### PROVIDED PASSAGE

-- -- --

Cast: Bhavana, Sharafudheen, Saniya Rafi, Anarkali Nazar, Ashokan, Merlin, Sadhiq, Shebin Benson, Adhri Joe, Divya

Director: Adhil Maimoonath Asharaf

Language: Malayalam 

If you can get past the intimidating spelling of Ntikkakkakkoru Premandaarnnu, you will find that the pronunciation is not the tongue twister it threatens to be, and the meaning – My Brother Was Once In Love – is quite straightforward. (Note: Ntikkakkakkoru = Ente Ikkakkakku Oru, and Premandaarnnu is to be spoken the way it’s written.) While the name seems more complicated than it is, the film is the opposite: more layered than appearances suggest.

The title comes from the narration by a little girl called Mariam (Saniya Rafi). Jimmy is her Ikkakka (older brother). Despite the years separating them, they are good friends. Mariam is intelligent yet (whew!) her precociousness is not annoying. Others occasionally take over the narration from her without the shifts serving much purpose – since they do not interfere with the flow of the storytelling though, I guess the superfluity of this element can be shrugged off.

Jimmy (Sharafudheen) once loved and lost a woman called Nithya (Bhavana). The latter’s return to town after a long time changes the course of his life and hers.

Ntikkakkakkoru Premandaarnnu could easily be underrated because it does not make a song and dance about its politics. For one, in this Hindu-Muslim union, Jimmy is the Muslim and Nithya the Hindu. The far more moneyed and powerful Hindi film industry was afraid (or unwilling?) to depict such relationships even in earlier decades when majoritarianism was less in your face. Much before the term “love jihad” was thrust into our vocabularies, north India’s proprietorial attitude towards women was evident in how most inter-community romances in Hindi cinema featured a Hindu man while the woman was the minority community member (Muslim or Christian) in the relationship. Kerala is no stranger to majoritarian patriarchy but it is also blessed with filmmakers who routinely risk antagonising conservatives. They do so via cinema ranging from the stark, dark and edgy to the apparently light, unobtrusively profound. Ntikkakkakkoru Premandaarnnu falls into the latter category.

When we encounter Nithya and Jimmy in the present, their religious identities are clear but not overly underlined. We see that they and most of their family members have evolved beyond what they were when the two were younger, and though some tensions linger, they’re still evolving. Many unpleasant discussions you might expect in this scenario were over and done with years back. The film does not serve up expository dialogues in heavy-handed flashbacks, sermons, screaming matches, a dark palette and sombre music to spell out the strain caused by their differing backgrounds. Instead we get pretty actors in pretty clothes in a pretty setting awash with pretty music, playing characters who have mature conversations, suffer heartbreak and intermittently display a sense of humour.

-- -- --

### DATA SUPPLIED
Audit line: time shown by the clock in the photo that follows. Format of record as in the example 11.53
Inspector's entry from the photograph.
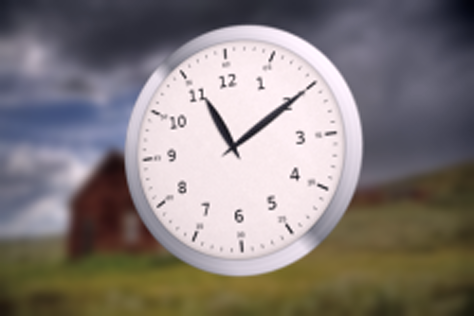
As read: 11.10
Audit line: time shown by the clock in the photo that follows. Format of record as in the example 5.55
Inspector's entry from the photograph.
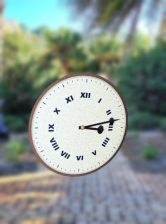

-- -- --

### YOUR INSTRUCTIONS
Summarize the review of Ntikkakkakkoru Premandaarnnu in two sentences.

### FULL OUTPUT
Ntikkakkakkoru Premandaarnnu, a Malayalam film directed by Adhil Maimoonath Asharaf whose title means "My Brother Was Once In Love," is narrated mainly by a young girl, Mariam, whose older brother Jimmy once loved and lost Nithya, a woman whose return to town after a long time changes both their lives. The review argues that the film is more layered than it appears, quietly depicting a Hindu-Muslim romance in which the man is the Muslim, a pairing Hindi cinema was reluctant to show, and conveying the strain of the couple's differing backgrounds through mature conversations, heartbreak and humor rather than heavy-handed drama.